For years the league fizzed with terrifically entertaining games where results involving the top teams had a frisson of expectation, as any result was possible. Who can forget that sparkling Real Sociedad team marshalled by Xabi Alonso that should have won the league in 2003 or the swashbuckling Deportivo team of Tristan, Valeron, Mauro Silva and Fran that murdered Real Madrid in the Copa del Rey final and even the grinding success of Benitez’s Valencia. Great days. And although Real Madrid and Barca were always around the top, results were never certain.

But now, how times have changed. We received an invitation from the lads in Spain a couple of weeks ago and both Terry and I made feeble excuses to skip the trip.

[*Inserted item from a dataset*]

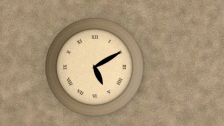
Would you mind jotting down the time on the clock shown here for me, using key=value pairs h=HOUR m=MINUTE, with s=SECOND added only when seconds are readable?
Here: h=5 m=10
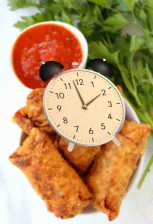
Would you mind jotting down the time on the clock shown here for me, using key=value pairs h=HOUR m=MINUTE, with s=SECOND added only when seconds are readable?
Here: h=1 m=58
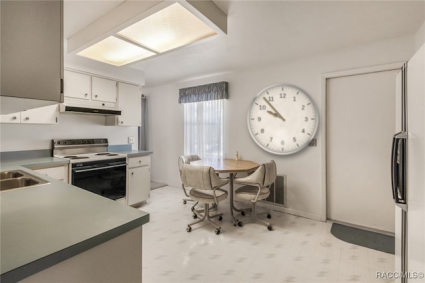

What’s the point? The results are never in doubt. The top two are so superior to all the other teams that the league is almost Scottish in its monotony. Look at this weekend. Real Madrid beat Espanol – the team in sixth place – playing with 10 men for the entire game. Teams turn up at the Bernabeu and the Camp Nou and play with an almost supine reverence.

It’s a classic example of the rich getting richer and richer. It’s well known the top two in Spain snaffle the majority of the TV money and while the Premier League has a slightly fairer system we are undoubtedly moving towards an age when a significant proportion of teams begin the season knowing they are playing for nothing.

It’s a sobering thought that the world’s supreme capitalist nation runs its major sport, the NFL, along egalitarian lines by sharing out the cash and talent equally, as they know full well that lack of competition in the league is a poor product. So the Premiership and La Liga beware. The current age of football is buoyant and monied but those of us slightly longer in the tooth can remember less well-heeled times.

And as for our jaunts to the continent, Terry and I have decided to change tack and eschew the yawn of La Liga for a while in favour of a trip to Bloomfield Road where romance and attacking flare live on…and where you never quite know what’s going to happen.